Hasil penelitian juga berarti bahwa distribusi reseptor sebelumnya mungkin harus dievaluasi ulang.
Nicholls John dan rekan-rekannya di Universitas Hong Kong dan Perempuan Adelaide dan Rumah Sakit Anak, di Australia, menggambarkan suatu teknik dimodifikasi untuk memvisualisasikan diduga reseptor untuk virus influenza pada saluran pernapasan atas dan bawah, termasuk paru-paru.
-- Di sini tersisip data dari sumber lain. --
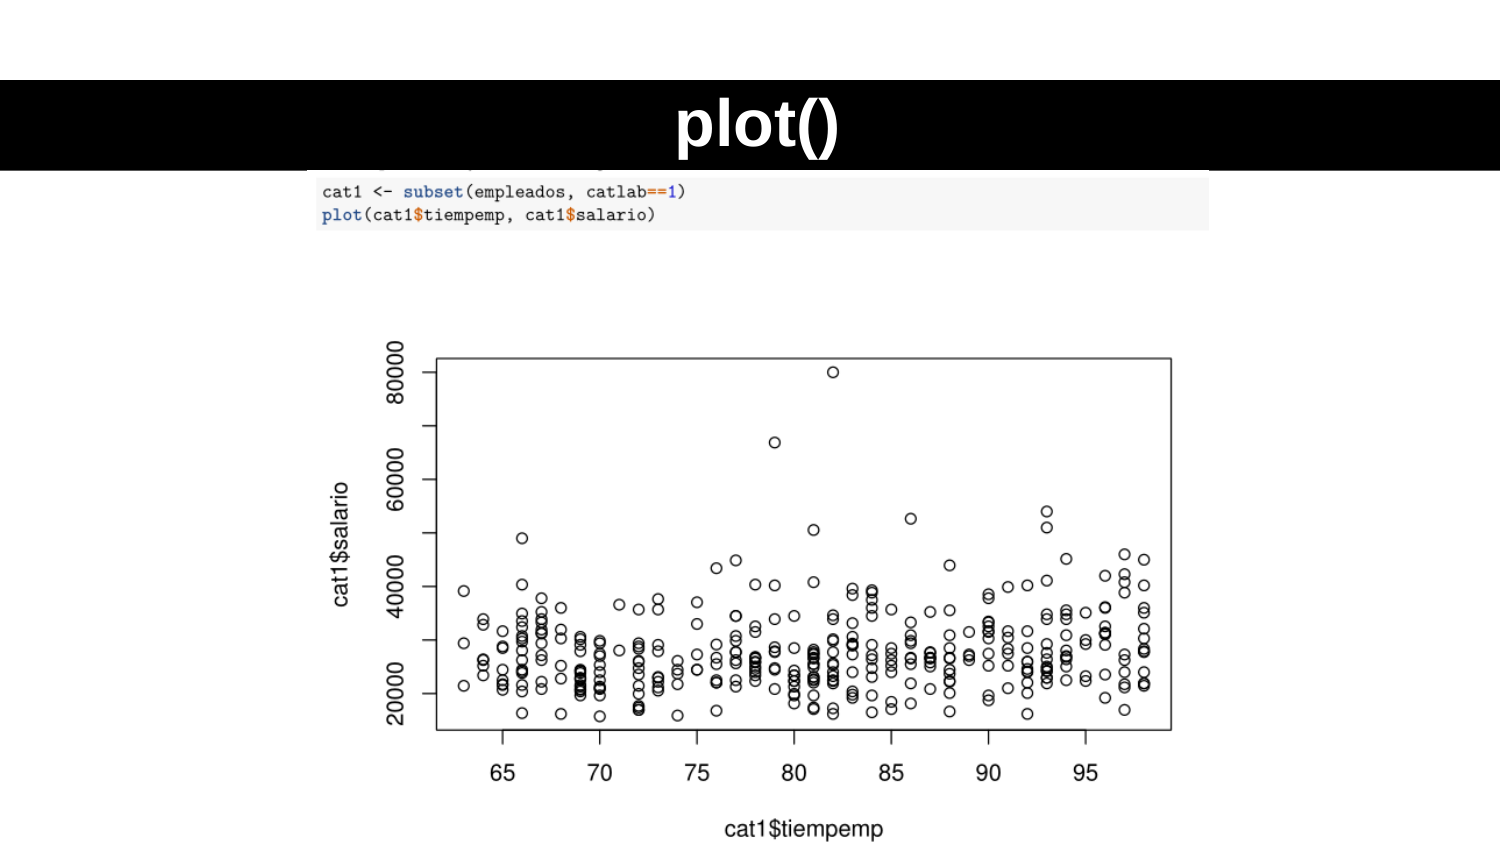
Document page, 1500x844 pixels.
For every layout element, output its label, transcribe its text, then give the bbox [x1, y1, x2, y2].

title plot() [68, 79, 1448, 171]
picture [306, 170, 1209, 844]
text_box [0, 78, 1500, 173]
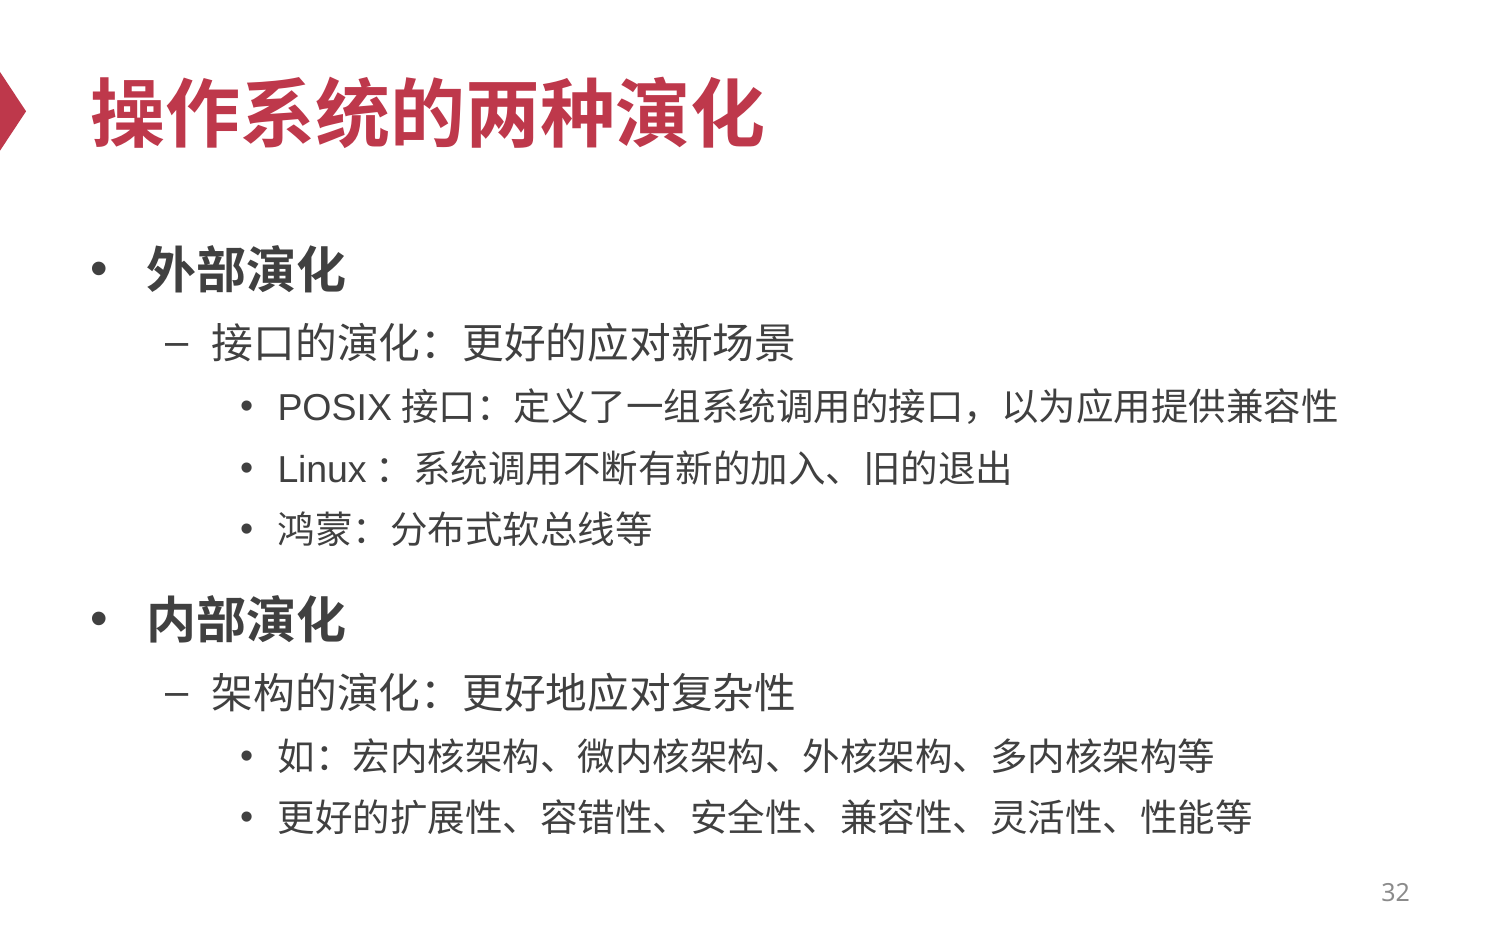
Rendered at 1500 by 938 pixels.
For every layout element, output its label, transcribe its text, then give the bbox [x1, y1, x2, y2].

title 操作系统的两种演化 [75, 37, 1425, 186]
slide_number 32 [1074, 868, 1425, 919]
list 外部演化 接口的演化：更好的应对新场景 POSIX接口：定义了一组系统调用的接口，以为应用提供兼容性 Linux：系统调用不断有新的加入、旧的退出 鸿蒙：分布式软总线等 内部演化 架构的演化：更好地应对复杂性 如：宏内核架构、微内核架构、外核架构、多内核架构等 更好的扩展性、容错性、安全性、兼容性、灵活性、性能等 [75, 218, 1425, 883]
Sialic asam molekul pada permukaan sel sebagai tindakan beacon kimia untuk virus influenza. Setelah virus menemukan asam sialic, dapat melampirkan dan menginfeksi sel, meskipun distribusi tepat dari molekul asam sialic mempengaruhi bagaimana virus dengan mudah dapat menemukan sel-sel inang untuk menginfeksi.
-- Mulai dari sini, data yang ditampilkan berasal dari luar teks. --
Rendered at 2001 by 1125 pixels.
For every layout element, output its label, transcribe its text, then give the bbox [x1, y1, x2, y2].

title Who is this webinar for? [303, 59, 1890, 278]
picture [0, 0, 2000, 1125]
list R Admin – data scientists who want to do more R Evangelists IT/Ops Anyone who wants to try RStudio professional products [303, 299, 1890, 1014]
Tim ini telah beralih ke lektin-molekul yang mengikat gula, untuk membantu mereka membedakan reseptor untuk virus influenza manusia dan burung. Para peneliti menggunakan teknik pewarnaan ditingkatkan untuk melihat seberapa baik dua lektin, Sambucus nigra agglutinin (SNA) dan Maackia amurensis agglutinin (MAA), mengikat berbagai bentuk asam sialic pada sel-sel saluran pernapasan pada orang dewasa sehat dan anak-anak. SNA sangat baik dalam mengidentifikasi reseptor untuk virus influenza manusia, sementara MAA mengidentifikasi reseptor untuk virus avian - termasuk H5N1.